Mieli okazję spotkać jeszcze wielu współpracowników matki Czackiej, którzy opowiadali im o niewidomej hrabiance, która umiała otwierać oczy duszy i która potrafiła słuchać jak nikt inny. Poznali też ks. Tadeusza Fedorowicza, który także umarł w opinii świętości. Jurek niósł jego trumnę z domu rekolekcyjnego do kaplicy Matki Bożej Anielskiej, gdzie odprawiona była Msza św. pogrzebowa.
Elżbieta pracuje w Ośrodku Szkolno-Wychowawczym w Laskach jako tyflopedagog.

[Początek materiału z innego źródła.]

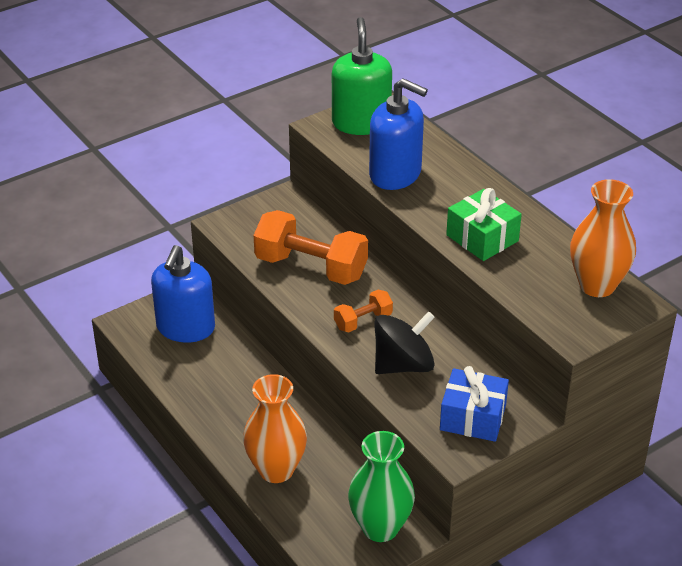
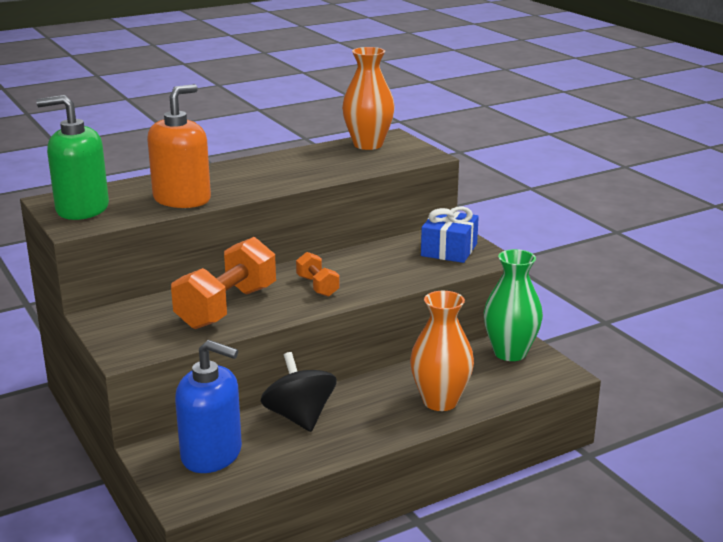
camera: 85 degrees left, 15 degrees down
blue soap dispenser [369,78,428,190] -> orange soap dispenser [147,84,211,208]
black spinning top [374,311,435,374] -> black spinning top moved to [260,352,337,432]
green gift [446,188,522,261] -> none

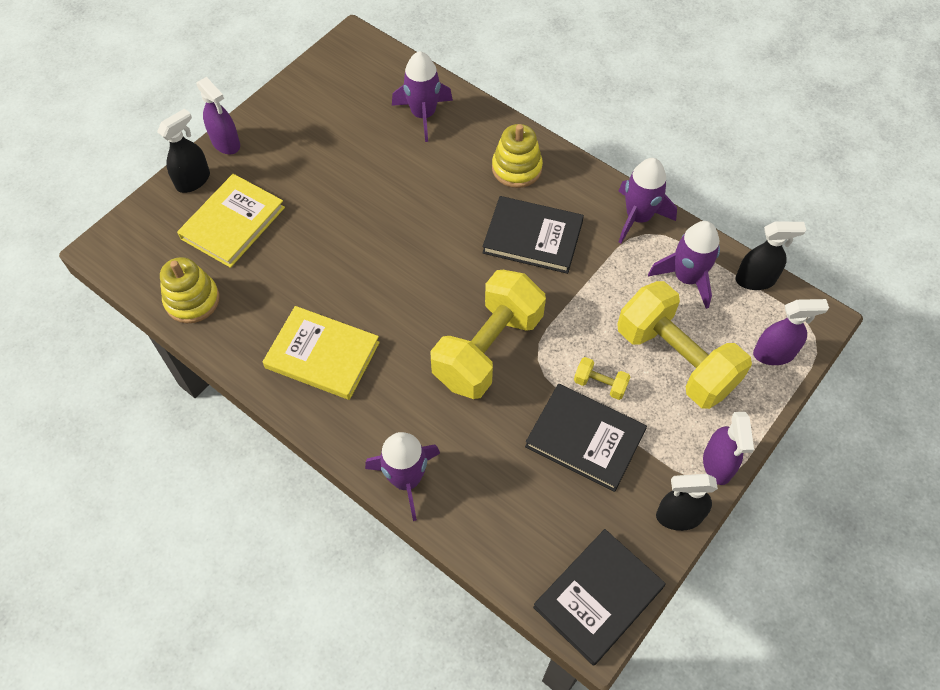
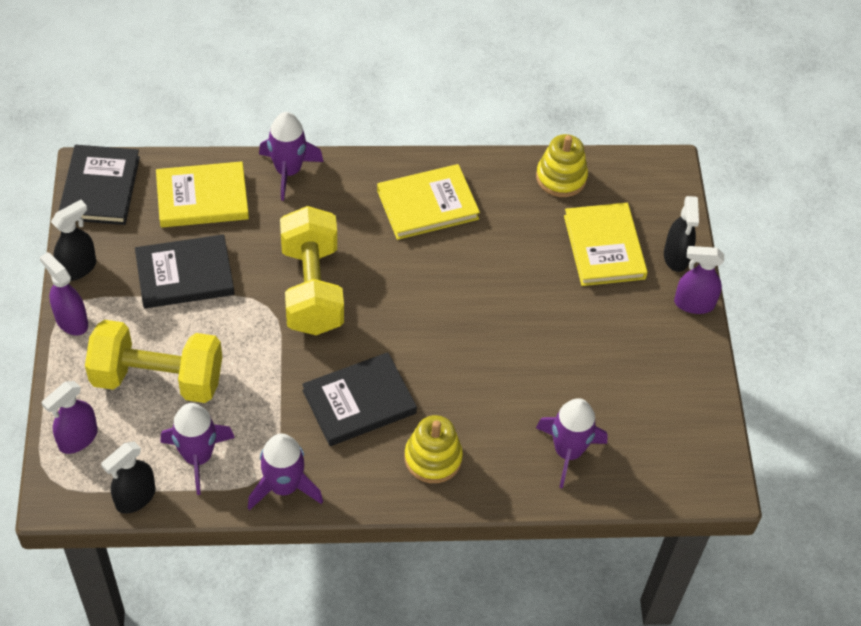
camera: 135 degrees right, 5 degrees down
yellow dumbbell [574,357,631,400] -> none
none -> yellow book [156,161,249,228]

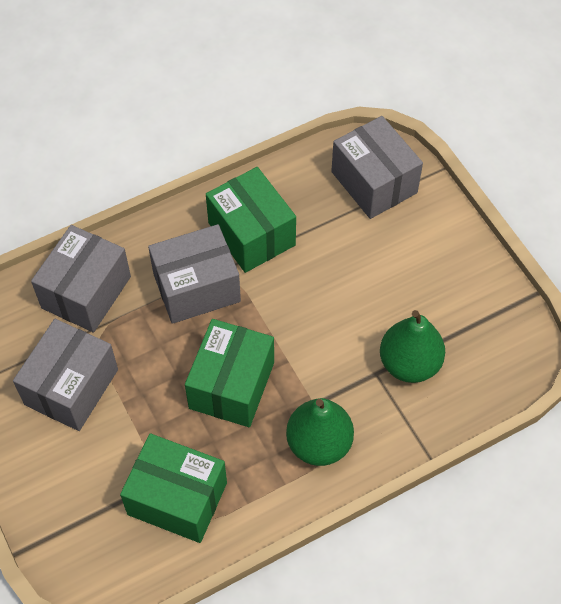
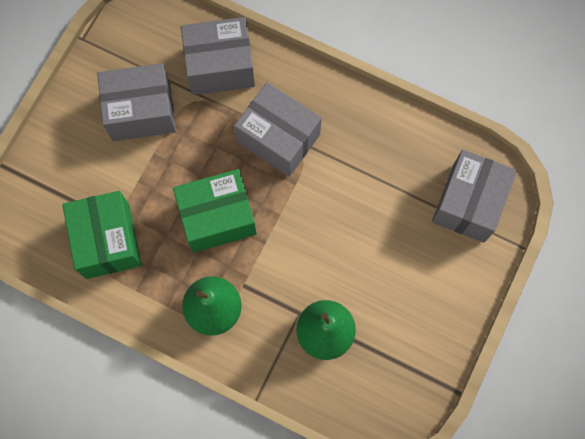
camera: 55 degrees right, 15 degrees up
green box [206,167,296,273] -> none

Lekarze uprzedzali, że po wypadku Jerzego małżonkowie nie będą mieli więcej dzieci, ale pięć lat później na świat przyszło ich drugie dziecko – córka, która skończyła właśnie 18 lat.
– Niech mi ktoś powie, że cuda się nie zdarzają – śmieje się Elżbieta. Jej wpis rozpoczyna księgę, której drugi tom właśnie zapełnia się kolejnymi świadectwami łask wymodlonych u nowej błogosławionej.